How Can You Not Love What I Love?
Others shrug at your romantic, aesthetic or political passion. What do you do?
Here’s an odd thing about English: It has only one set of phrases for a deep, passionate, maybe even obsessive attachment. We say someone “fell in love” with X. “Can’t stop thinking about” X. “Cares about X more than anything else in the world.” “Is passionate” about X. “Eats, sleeps and breathes” X. “Can’t live without” X.
So few words for so many different kinds of experience! X can be a person (in which case you’re in love with her or him). Or X can be a political candidate or movement (in which case you’re deeply committed to it). Or X can be music or art, a hobby or pastime --- in which case you’re a huge fan of her/him/it). Or X can be God.
Yet there is some truth in the way we use the same language for all and any. That is one facet of care that, I think, is the same for all devoted people, whether the object of their devotion is widely seen as important (like climate change) or widely seen as ridiculous (like the Klingon Empire).
That experience is your dismay when someone says your devotion is misplaced. When they say, in effect, “I don’t care (much, or, at all) about her/him/them/it, so why do you?”
One common response to that moment is rage. What do you mean Jane isn’t good for me? Butt out! You saw my favorite movie and fell asleep. Your taste is the worst! You say you aren’t worried about inequality? You’re a fool. Another common response is to take the object of your care into protective custody within yourself. Jazz bores you? Ah, well, have it your way (as you vow never to mention jazz to this oaf ever again). A third sort of response is to return indifference with indifference: Who cares what you think?
None of those moves is going to change anyone’s mind. So what? The point isn’t to persuade the indifferent person; it’s to defend your own feelings. You want to walk away unshaken by this reminder that the world doesn’t share your devotion to your person or cause or aesthetic. So you do what you can to make that happen.
There’s usually no harm done when people protect their passions from others’ indifference. But people get into problems when they imagine words that protect their own feelings can also be words to win others over.
I think this is where we are with a lot of rhetoric about climate change. Take, for instance, this passage in the psychoanalyst Sally Weintrobe’s recent book, Psychological Roots of the Climate Crisis. Weintrobe is out to describe the capitalistic forces in daily life that push people away from care, towards indifference. I’ll discuss her account of humanity’s ambivalent nature, with its impulses toward both care and uncare, in another post, soon. But for now I’ll just note that her stance is that it’s pathological to put anything ahead of the climate emergency. Hence, she writes, about a bureaucrat:
A UK civil servant working for a minister who had publicly rubbished climate science said, ‘We take the science seriously, but it is only one factor. Other important interests and interest groups often pull in a different direction to the science.’
This is, Weintrobe writes a few lines later, denial. “She was in effect saying scientists can be ignored and the laws of physics are negotiable.”
Except she wasn’t.
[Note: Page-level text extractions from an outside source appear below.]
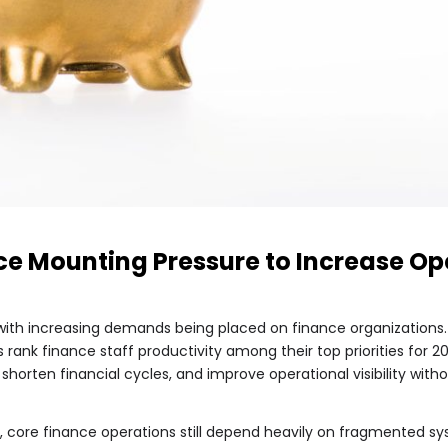
e Mounting Pressure to Increase Ope
 with increasing demands being placed on finance organizations
rank finance staff productivity among their top priorities for 
shorten financial cycles, and improve operational visibility wit
 core finance operations still depend heavily on fragmented sy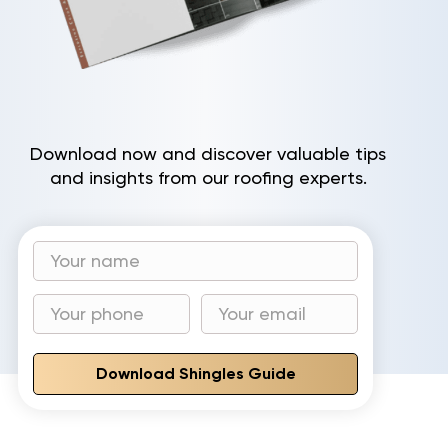
Download now and discover valuable tips
and insights from our roofing experts.
Download Shingles Guide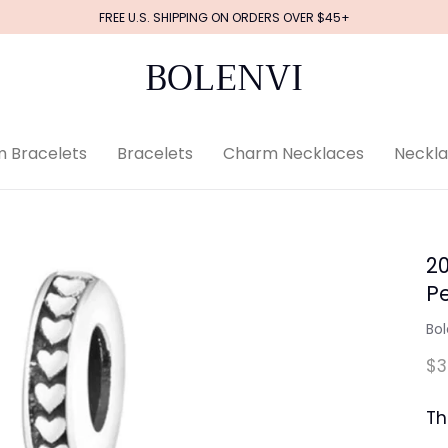
FREE U.S. SHIPPING ON ORDERS OVER $45+
BOLENVI
 Bracelets
Bracelets
Charm Necklaces
Neckl
2
P
Bol
$3
Th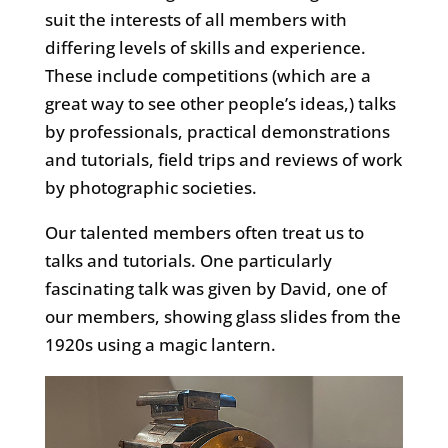
suit the interests of all members with
differing levels of skills and experience.
These include competitions (which are a
great way to see other people’s ideas,) talks
by professionals, practical demonstrations
and tutorials, field trips and reviews of work
by photographic societies.
Our talented members often treat us to
talks and tutorials. One particularly
fascinating talk was given by David, one of
our members, showing glass slides from the
1920s using a magic lantern.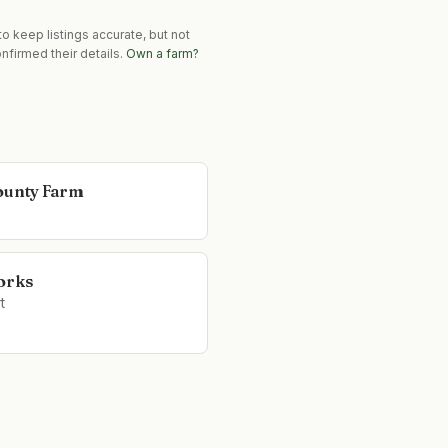
o keep listings accurate, but not
nfirmed their details.
Own a farm?
ounty Farm
orks
t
The woman was actually saying, in effect, “I am a political operative and political operatives listen to different constituencies. Some of those constituencies care more about other things than they do about climate science.”
Weintrobe doesn’t like this. Neither do I, if you’re keeping score. But this is politics --- a meeting ground of people with different cares, competing for advantage.
Yes, the system is rigged, with vast sums of money being spent to mislead people about climate science and reward politicians for doing the bidding of corporations that don’t want to see change. Yet the fact remains that those corporations aren’t the only ones who manifest indifference to climate change and the actions needed to prevent it from getting even worse than it is.
Take a look at this story, by Joshua Partlow in The Washington Post, about counties in North Dakota and elsewhere that have passed laws to slow and hinder installation of wind and solar power operations in their jurisdictions. This is all done to protect the coal industry, and it’s politically popular with people for whom coal furnishes a job and an identity.
I personally find this depressing and infuriating. But I don’t think my expressions of anger and sadness will convince so much as one coal miner that he should change his mind. On the contrary, whatever the subject and whoever the people involved, “who cares what you think?” is anti-persuasive. It triggers the defensive process of telling yourself that your cares are important, and never mind others’ indifference to it.
I’d love to tie this post up with some tidy call to action, describing how people should talk with those who don’t care about what they care about most. But I don’t know what it would say. I do think, though, that Step 1 is probably guarding a clear line between attempts at self-soothing and attempts at persuasion.